Bush had to backtrack when NBC easily produced film of his pronouncing the words “voodoo economics,” and he graciously apologized to the reporter—typically, in a handwritten note. I believe that to Bush the 1980 primary campaign was all a messy, unpleasant time when he had to attack the man who subsequently put him on the GOP national ticket, who was now his friend and whose economic program he was working feverishly to promote. He had truly erased those days and those words from his mind.
If this act of forgetting served to strengthen his relationship with Reagan, there were other examples in George Bush’s political life of the usefulness of a short memory. The earliest came in 1974, shortly after Ford granted Bush’s wish and designated him “chief of the U.S. liaison office” in Beijing. (At the time, the U.S. and China did not have full diplomatic relations, so Bush was never officially ambassador.)

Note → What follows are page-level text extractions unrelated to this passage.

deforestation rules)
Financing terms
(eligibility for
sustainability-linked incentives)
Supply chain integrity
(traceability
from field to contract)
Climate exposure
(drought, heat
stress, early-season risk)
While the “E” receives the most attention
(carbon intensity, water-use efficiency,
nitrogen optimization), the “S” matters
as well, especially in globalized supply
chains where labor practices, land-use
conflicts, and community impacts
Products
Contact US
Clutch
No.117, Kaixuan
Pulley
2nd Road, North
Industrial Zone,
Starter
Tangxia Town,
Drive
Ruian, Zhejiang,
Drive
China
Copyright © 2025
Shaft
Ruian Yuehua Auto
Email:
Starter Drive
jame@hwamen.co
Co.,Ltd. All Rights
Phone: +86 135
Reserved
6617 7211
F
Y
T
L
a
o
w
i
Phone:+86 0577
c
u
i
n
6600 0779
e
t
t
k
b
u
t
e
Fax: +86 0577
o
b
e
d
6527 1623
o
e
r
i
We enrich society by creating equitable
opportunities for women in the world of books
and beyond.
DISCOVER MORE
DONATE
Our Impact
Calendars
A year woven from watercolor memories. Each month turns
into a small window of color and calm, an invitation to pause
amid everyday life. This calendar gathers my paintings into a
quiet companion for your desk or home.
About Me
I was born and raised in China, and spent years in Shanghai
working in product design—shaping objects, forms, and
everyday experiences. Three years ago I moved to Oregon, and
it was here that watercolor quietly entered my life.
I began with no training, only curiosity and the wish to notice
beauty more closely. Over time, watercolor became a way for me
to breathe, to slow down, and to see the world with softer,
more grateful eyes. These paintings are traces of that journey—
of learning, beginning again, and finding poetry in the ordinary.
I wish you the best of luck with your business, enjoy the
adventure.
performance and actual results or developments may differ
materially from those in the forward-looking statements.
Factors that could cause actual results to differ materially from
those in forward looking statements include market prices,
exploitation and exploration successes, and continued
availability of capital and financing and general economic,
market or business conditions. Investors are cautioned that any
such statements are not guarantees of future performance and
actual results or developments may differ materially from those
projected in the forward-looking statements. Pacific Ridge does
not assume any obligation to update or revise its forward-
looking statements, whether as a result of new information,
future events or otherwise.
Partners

Before leaving for what was then called Peking, Bush asked Secretary of State Henry Kissinger if he might read memos of Kissinger’s meetings with Mao Zedong and Chou Enlai. The secretary agreed but had his assistant Richard Solomon sit in the room with Bush as a minder. What did Kissinger and Solomon think Bush would do: tear up the documents and swallow them? It was a calculated act of humiliation to make clear to Bush that he was not, and never would be, a true insider on China policy. Yet fifteen years later President Bush, by then a respected China hand himself, appointed Solomon Assistant Secretary of State for East Asian Affairs.
As Senate majority leader throughout Bush’s presidency, George Mitchell (D-Maine) did what the opposition is supposed to do: oppose, with devastating effectiveness. Despite the blows Mitchell delivered on a regular basis, Bush just as regularly invited him to fly to Maine on Air Force One.
Another senator, Sam Nunn (D-Georgia), engineered the single greatest defeat of the first Bush Administration by torpedoing the president’s nomination of former Texas Senator John Tower to be Secretary of Defense. This was one of the few times in U.S. history that a Cabinet nominee failed confirmation, and it was the first-ever time for a new president. Yet Bush later gave Nunn’s daughter the major job of heading his Points of Light Foundation.
The typical politico would never have forgotten or forgiven such insults and defeats. Solomon would have been sent to Ulaanbaatar to stamp passports; Mitchell would have had to fly commercial to Portland; and Ms. Nunn would have been told to seek other employment. If Bush remembered these rebuffs at all, he put aside such petty thoughts. As someone who looked ahead rather than behind, he saw no benefit from harboring grudges. On the contrary, he might gain an expert in a key post or demonstrate some of the “civility” in interpersonal dealings that we miss in today’s Washington.
When Bush died last fall, the best eulogists spoke to his ingrained traits of friendship, loyalty, honorable service, and good manners. These informed his leadership and his humanity. But to these could have added one thing more: a short memory.